In a post-Shrek, Internet-obsessed world, Smash Mouth has been somewhat relegated to meme status. There’s some upside to that, as it’s likely contributed to their bottom line and helped them retain relevance despite releasing only a single project in the last 17-odd years. The obvious downside, however, is that those familiar with the group are more likely to know the “don’t stop coming” edit of “All Star” than even the shallowest of deep cuts. And it’s a shame, because it just so happens that their 1997 debut, Fush Yu Mang, rocks pretty damn hard.
Years before their ogre-inspired cover of “I’m a Believer” became a primary pillar of their legacy, late frontman Steve Harwell was spending the early ‘90s making rap music with his group F.O.S. (Freedom of Speech). It wasn’t until his manager and future Smash Mouth drummer Kevin Coleman introduced him to Greg Camp and Paul De Lisle that the idea for Smash Mouth (originally Smashmouth) was born.
Camp and De Lisle, for their part, came from the California punk scene, previously playing together in the local band Lackadaddy. With their punk experience and Harwell’s growing disinterest in creating hip-hop, the project quickly took to the ska-punk sound popular at the time. Fast tempos and ferocious performances came together with dub-influenced rhythms and melodies, resulting in songs that sound specifically designed for a party at a skate park. Coming from a bombastic hip-hop background, Harwell was seemingly tailor-made to tackle the fusion of punk snarl and reggae MC.

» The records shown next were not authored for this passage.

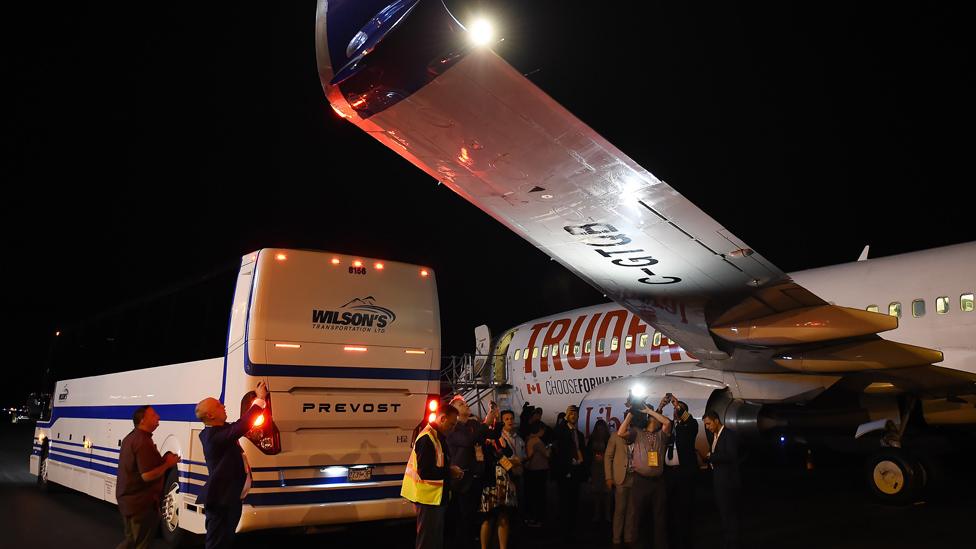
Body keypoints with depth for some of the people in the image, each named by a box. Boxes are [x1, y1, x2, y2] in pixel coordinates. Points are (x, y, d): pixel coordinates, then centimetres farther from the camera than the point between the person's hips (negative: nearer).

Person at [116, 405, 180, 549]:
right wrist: (167, 464, -14)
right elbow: (147, 476, -27)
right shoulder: (143, 442, -22)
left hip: (128, 500, 10)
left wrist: (162, 460, 10)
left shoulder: (130, 438, 10)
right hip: (141, 504, -10)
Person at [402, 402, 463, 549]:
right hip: (429, 497, -10)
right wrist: (449, 472, -17)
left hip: (438, 497, 10)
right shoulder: (427, 438, -20)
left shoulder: (438, 437, 13)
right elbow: (424, 471, -26)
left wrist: (451, 470, 5)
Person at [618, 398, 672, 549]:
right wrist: (630, 414, -6)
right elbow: (621, 433, -9)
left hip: (658, 480, 2)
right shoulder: (638, 433, 7)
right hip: (641, 480, -1)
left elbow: (668, 422, -7)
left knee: (660, 516, 3)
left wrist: (649, 410, -4)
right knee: (641, 515, 6)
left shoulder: (661, 434, 12)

“Wait,” you might be saying to yourself, “Ska-punk? I’ve listened to Astro Lounge, and punk seems like a generous term.” And to you, my friend, I say look no further than the album art for Fush Yu Mang. See that checkered border? I rest my case.
Though the band’s biggest hits may exist outside of their punk roots, the vast majority of Fush Yu Mang tells a different story: one of a group of young dudes with a knack for good vibes, memorable melodies, and ripping tunes. Opener “Flo” kicks off like a Green Day song, looping three power chords before upstroked guitars take over to force everyone within a five-mile radius to start skankin’. Play it for your friends and tell them it’s a Jeff Rosenstock song, and they just might believe you.
Tracks like “Let’s Rock,” “Pet Names,” and “Nervous in the Alley” find similar success mining the classic ska-punk formula. Each swings back and forth between big distorted guitar chords and horn-backed dance breaks. Meanwhile, their cover of War’s “Why Can’t We Be Friends?” and the woozy, hazed “Walkin’ on the Sun” showcases the band fully embracing reggae-inspired pop – and to some pretty damn good results.